Rendered images with source text:
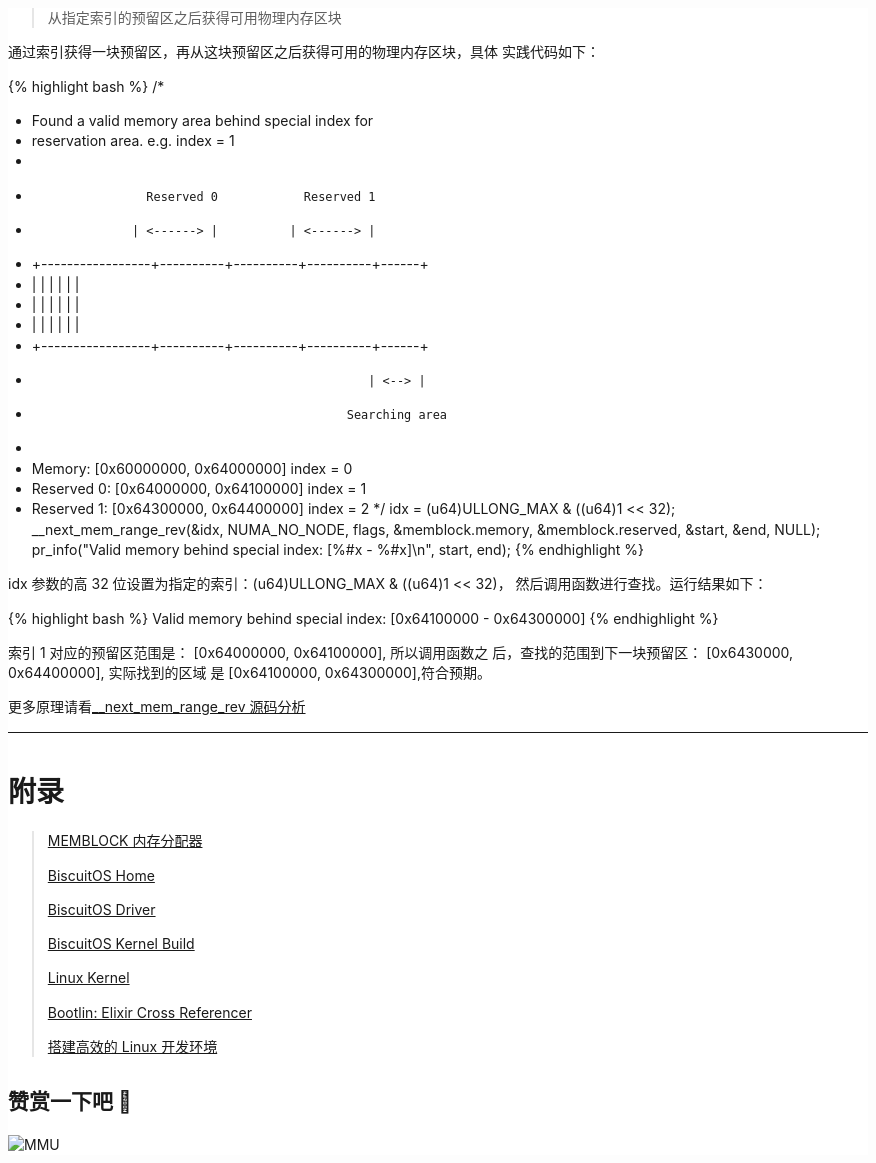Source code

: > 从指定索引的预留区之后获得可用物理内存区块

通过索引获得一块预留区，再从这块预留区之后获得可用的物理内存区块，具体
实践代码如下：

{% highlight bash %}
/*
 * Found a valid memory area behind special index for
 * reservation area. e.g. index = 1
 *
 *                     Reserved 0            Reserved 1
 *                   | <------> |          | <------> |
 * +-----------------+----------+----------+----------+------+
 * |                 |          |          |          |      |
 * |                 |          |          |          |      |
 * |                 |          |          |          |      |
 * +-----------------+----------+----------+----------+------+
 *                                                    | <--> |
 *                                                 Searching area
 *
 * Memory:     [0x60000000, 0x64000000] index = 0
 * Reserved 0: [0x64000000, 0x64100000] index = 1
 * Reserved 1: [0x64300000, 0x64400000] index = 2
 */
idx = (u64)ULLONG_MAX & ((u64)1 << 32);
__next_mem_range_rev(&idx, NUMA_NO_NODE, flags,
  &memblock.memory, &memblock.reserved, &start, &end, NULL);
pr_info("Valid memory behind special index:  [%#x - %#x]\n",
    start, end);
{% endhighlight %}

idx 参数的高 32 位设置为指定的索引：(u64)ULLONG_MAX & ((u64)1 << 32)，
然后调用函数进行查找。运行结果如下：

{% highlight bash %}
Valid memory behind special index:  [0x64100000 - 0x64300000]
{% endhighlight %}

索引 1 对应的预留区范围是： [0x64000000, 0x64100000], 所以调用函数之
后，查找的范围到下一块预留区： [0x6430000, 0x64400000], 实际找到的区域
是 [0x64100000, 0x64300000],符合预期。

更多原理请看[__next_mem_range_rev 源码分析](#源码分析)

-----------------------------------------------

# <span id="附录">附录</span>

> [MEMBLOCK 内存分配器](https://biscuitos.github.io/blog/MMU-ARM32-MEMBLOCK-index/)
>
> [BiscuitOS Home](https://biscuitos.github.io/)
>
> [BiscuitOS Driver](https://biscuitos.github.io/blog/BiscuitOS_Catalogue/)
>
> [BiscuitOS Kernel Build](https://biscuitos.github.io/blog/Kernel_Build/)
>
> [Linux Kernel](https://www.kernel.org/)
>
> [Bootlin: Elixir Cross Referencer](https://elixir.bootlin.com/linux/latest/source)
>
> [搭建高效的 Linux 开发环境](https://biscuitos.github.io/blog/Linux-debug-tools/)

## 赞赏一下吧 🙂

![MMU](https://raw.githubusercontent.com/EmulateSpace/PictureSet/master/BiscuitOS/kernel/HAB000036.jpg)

---

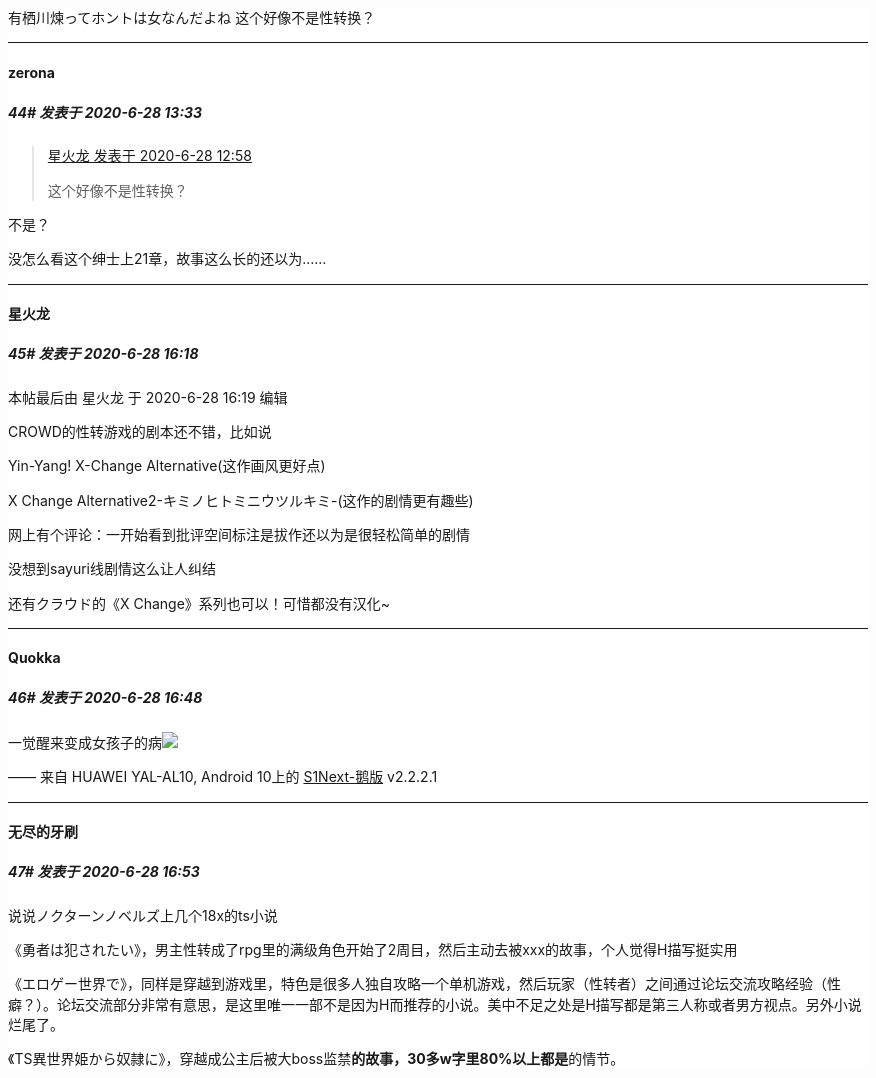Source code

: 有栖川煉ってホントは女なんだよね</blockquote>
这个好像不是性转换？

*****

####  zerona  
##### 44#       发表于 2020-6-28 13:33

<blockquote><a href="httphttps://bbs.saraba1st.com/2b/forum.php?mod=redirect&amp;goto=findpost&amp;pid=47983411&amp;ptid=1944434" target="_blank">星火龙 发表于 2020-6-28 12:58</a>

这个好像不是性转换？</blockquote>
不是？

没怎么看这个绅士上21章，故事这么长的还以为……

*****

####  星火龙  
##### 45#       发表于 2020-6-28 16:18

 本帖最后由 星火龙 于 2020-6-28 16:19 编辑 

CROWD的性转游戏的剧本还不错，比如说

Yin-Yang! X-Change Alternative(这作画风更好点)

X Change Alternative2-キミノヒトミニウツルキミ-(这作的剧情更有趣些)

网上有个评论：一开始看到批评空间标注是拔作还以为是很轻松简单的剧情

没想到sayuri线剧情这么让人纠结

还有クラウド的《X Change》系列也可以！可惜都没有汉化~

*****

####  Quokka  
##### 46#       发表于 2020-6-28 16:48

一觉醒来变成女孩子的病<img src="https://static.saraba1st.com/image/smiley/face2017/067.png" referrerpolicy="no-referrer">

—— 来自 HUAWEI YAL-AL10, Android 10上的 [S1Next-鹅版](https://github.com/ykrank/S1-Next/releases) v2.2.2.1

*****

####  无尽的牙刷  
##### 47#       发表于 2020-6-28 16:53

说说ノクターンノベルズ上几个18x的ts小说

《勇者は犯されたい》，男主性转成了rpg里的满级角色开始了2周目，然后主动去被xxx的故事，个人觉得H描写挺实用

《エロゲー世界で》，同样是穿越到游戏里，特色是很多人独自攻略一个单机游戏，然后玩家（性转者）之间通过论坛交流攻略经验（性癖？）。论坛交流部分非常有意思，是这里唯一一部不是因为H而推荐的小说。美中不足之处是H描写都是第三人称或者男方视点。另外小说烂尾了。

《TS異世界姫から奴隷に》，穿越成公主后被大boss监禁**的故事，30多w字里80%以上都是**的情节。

[Description of the task] Could you return the lines in the entries above that contain "blog"?

[Response]
> [MEMBLOCK 内存分配器](https://biscuitos.github.io/blog/MMU-ARM32-MEMBLOCK-index/)
> [BiscuitOS Driver](https://biscuitos.github.io/blog/BiscuitOS_Catalogue/)
> [BiscuitOS Kernel Build](https://biscuitos.github.io/blog/Kernel_Build/)
> [搭建高效的 Linux 开发环境](https://biscuitos.github.io/blog/Linux-debug-tools/)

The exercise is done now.